Hi Team,
I am currently migrating our legacy Detectrong2-based object detection training pipeline into a new unified training pipeline leveraging Ray Tune and Ray Train. For Phase 1, we want to integrate Detectron2 with Ray Tune. So we have a unified interface that uses Ray to train with other frameworks. In Phase 2, we plan to incorporate Ray Tune to auto-scale and tune parameters in Detectron2’s global shared config object. We are still at Phase 1.
We came across the following related GitHub issues from both the Ray project and Detectron2, which indicated that due to the design and implementation choice by Detectron2 to use a shared global config object to encapsulate all the training properties, it might be incompatible with Ray’s distributed fashion. For example:
# import some common detectron2 utilities
from detectron2.config import get_cfg
from detectron2.engine import DefaultTrainer
from detectron2 import model_zoo
from detectron2.utils.visualizer import Visualizer
from detectron2.data import MetadataCatalog, DatasetCatalog
cfg = get_cfg()
cfg.merge_from_file(model_zoo.get_config_file("COCO-InstanceSegmentation/mask_rcnn_R_50_FPN_3x.yaml"))

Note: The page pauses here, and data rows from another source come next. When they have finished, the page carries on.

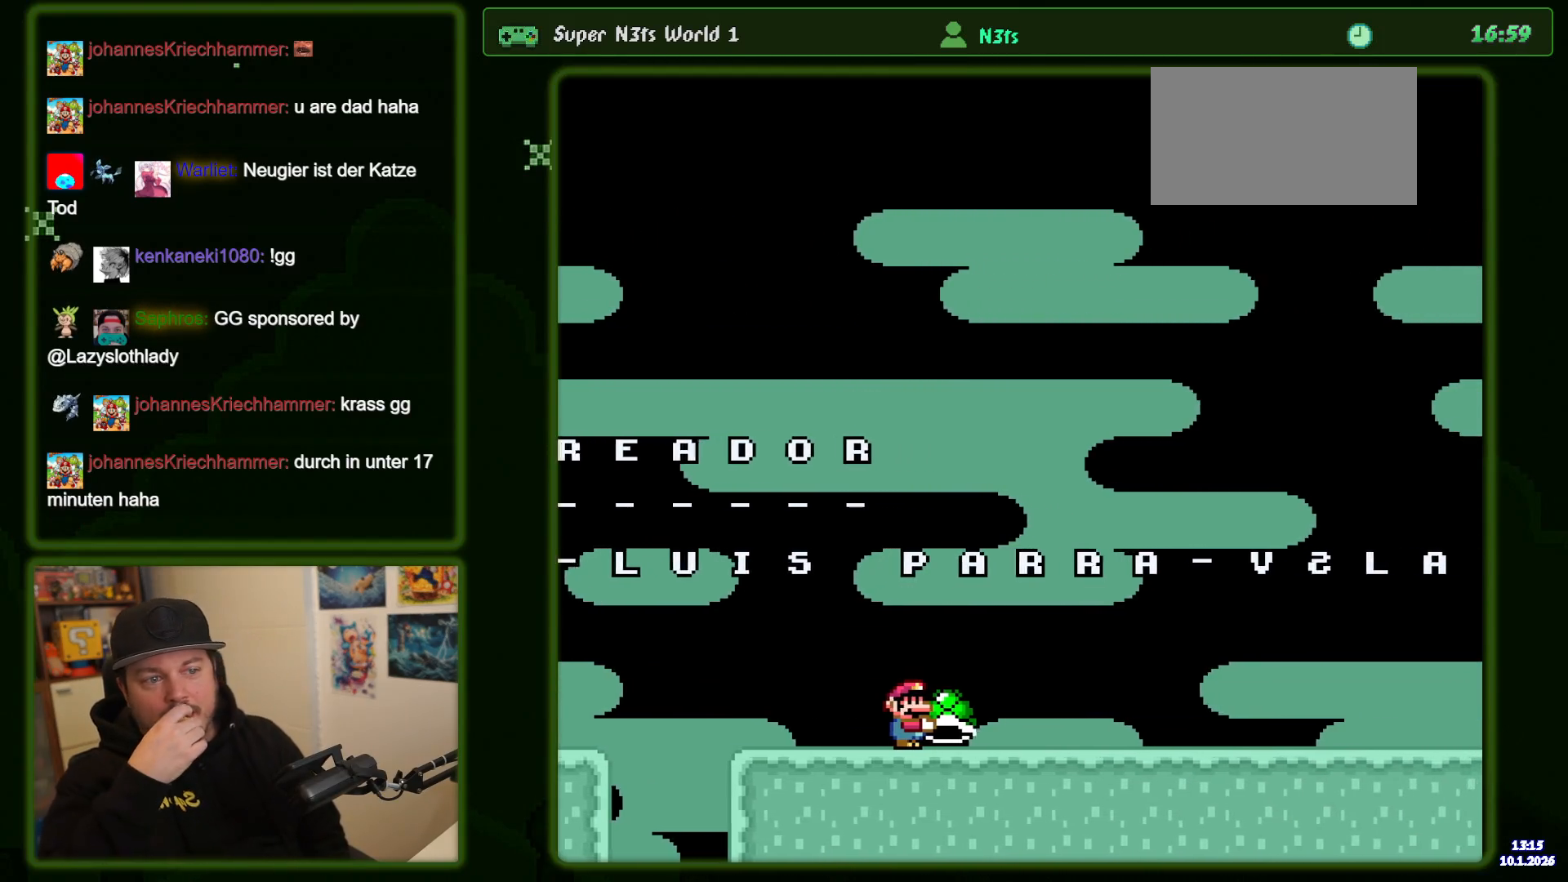
{"buttons": ["Y"], "events": []}
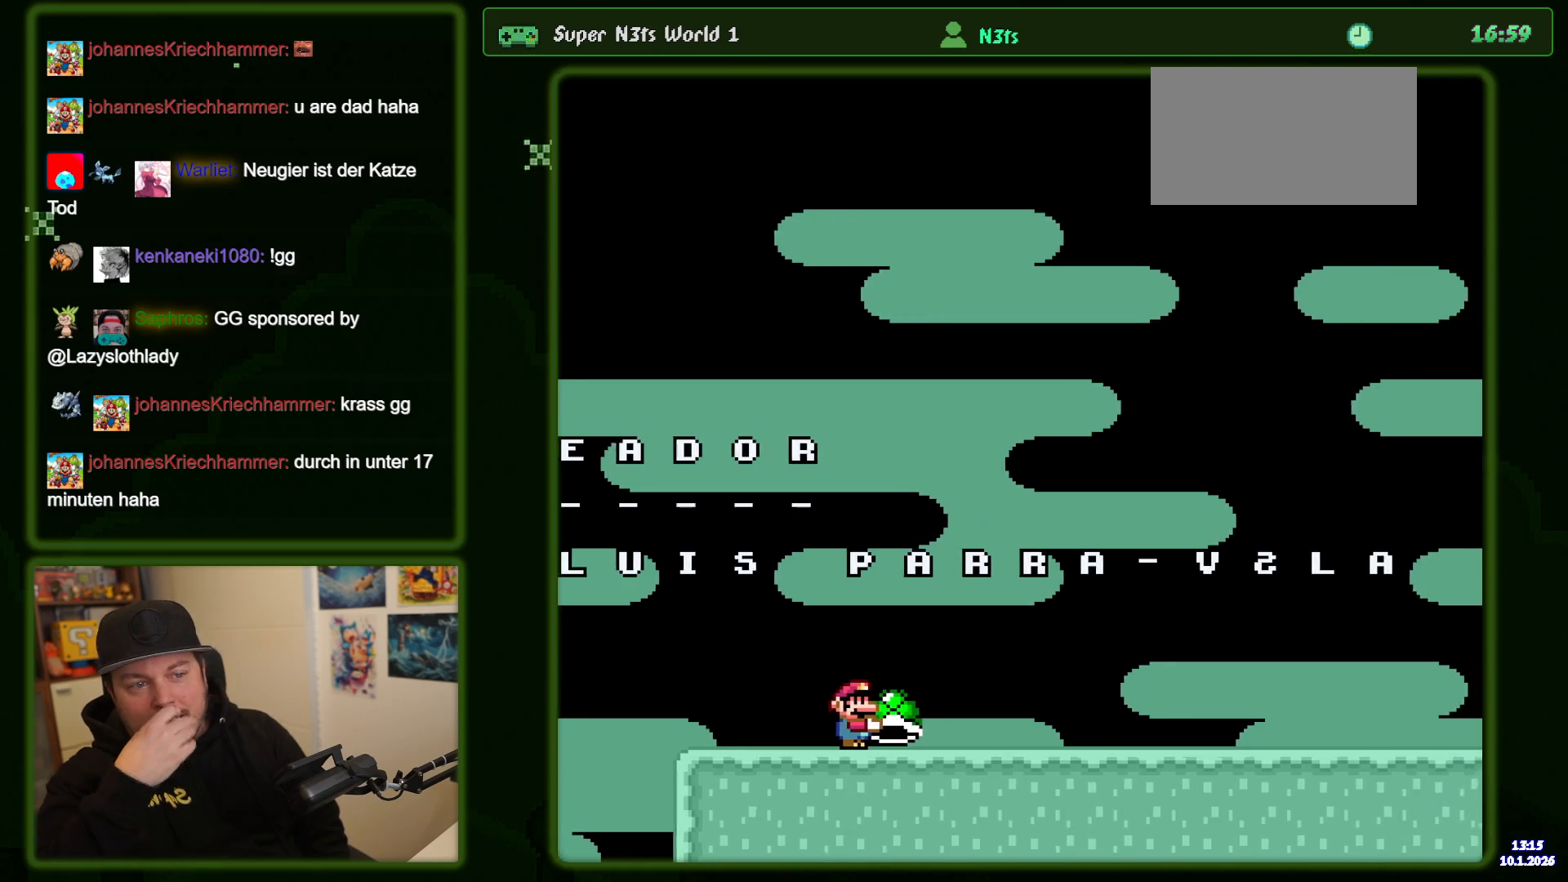
{"buttons": ["Y"], "events": []}
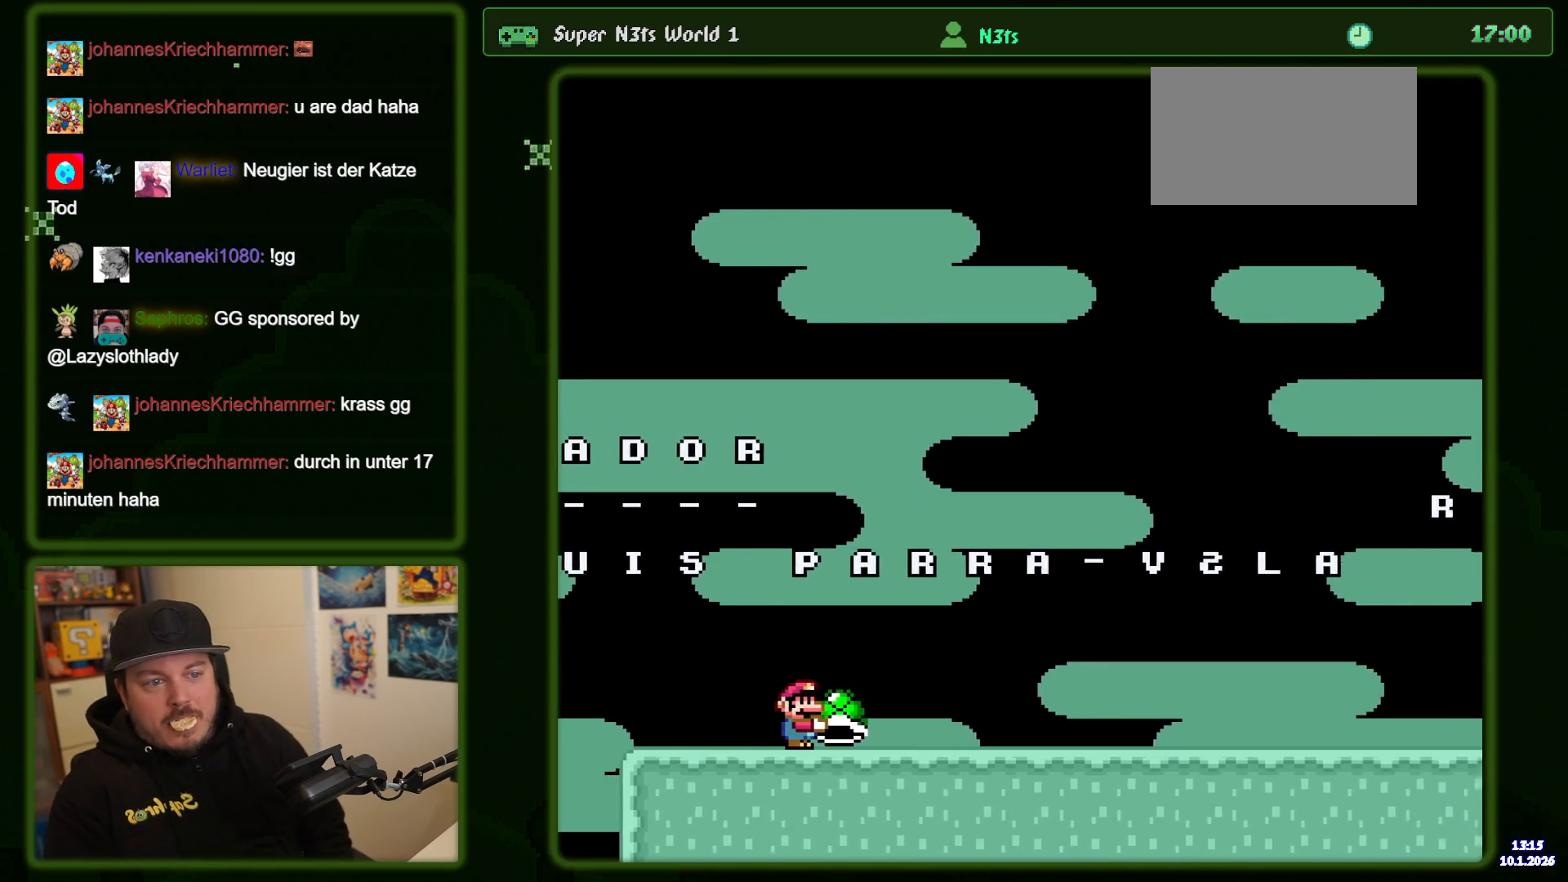
{"buttons": ["Y"], "events": []}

cfg.DATASETS.TRAIN = ("balloon_train",)
cfg.DATASETS.TEST = ()
cfg.DATALOADER.NUM_WORKERS = 2
cfg.MODEL.WEIGHTS = model_zoo.get_checkpoint_url("COCO-InstanceSegmentation/mask_rcnn_R_50_FPN_3x.yaml") # Let training initialize from model zoo
cfg.SOLVER.IMS_PER_BATCH = 2 # This is the real "batch size" commonly known to deep learning people
cfg.SOLVER.BASE_LR = 0.00025 # pick a good LR
cfg.SOLVER.MAX_ITER = 300 # 300 iterations seems good enough for this toy dataset; you will need to train longer for a practical dataset
cfg.SOLVER.STEPS = [] # do not decay learning rate
cfg.MODEL.ROI_HEADS.BATCH_SIZE_PER_IMAGE = 128 # The "RoIHead batch size". 128 is faster, and good enough for this toy dataset (default: 512)
cfg.MODEL.ROI_HEADS.NUM_CLASSES = 1 # only has one class (ballon). (see https://detectron2.readthedocs.io/tutorials/datasets.html#update-the-config-for-new-datasets)
# NOTE: this config means the number of classes, but a few popular unofficial tutorials incorrect uses num_classes+1 here.
os.makedirs(cfg.OUTPUT_DIR, exist_ok=True)
trainer = DefaultTrainer(cfg)
trainer.resume_or_load(resume=False)
trainer.train()
Things are getting even more complicated with shared data when we need to register the data globally:
# Code from official Detectron2 Tutorial: https://colab.research.google.com/drive/16jcaJoc6bCFAQ96jDe2HwtXj7BMD_-m5#scrollTo=PIbAM2pv-urF
for d in ["train", "val"]:
DatasetCatalog.register("balloon_" + d, lambda d=d: get_balloon_dicts("balloon/" + d))
MetadataCatalog.get("balloon_" + d).set(thing_classes=["balloon"])
balloon_metadata = MetadataCatalog.get("balloon_train")
Any recommendation for how to construct a Ray Train Function with Detectron2? We want to reuse the legacy code where we created a Detectron Trainer with the DefaultTrainer. For now, in Phase 1 we just want to integrate Detectron2 with Ray Tune so that we can use Ray Checkpoints across the end-to-end multi-stages training pipeline.
Github Issues References:
Ray Project Github issue:
# [core] modifications to global variable has no effect #15946
Detectron2 Github issue:
# Dataset is not registered when performing hyperparameter tuning #3057
I noticed that this is more like a brainstorming request, much appreciate any input from the team.
Thank you,
Heng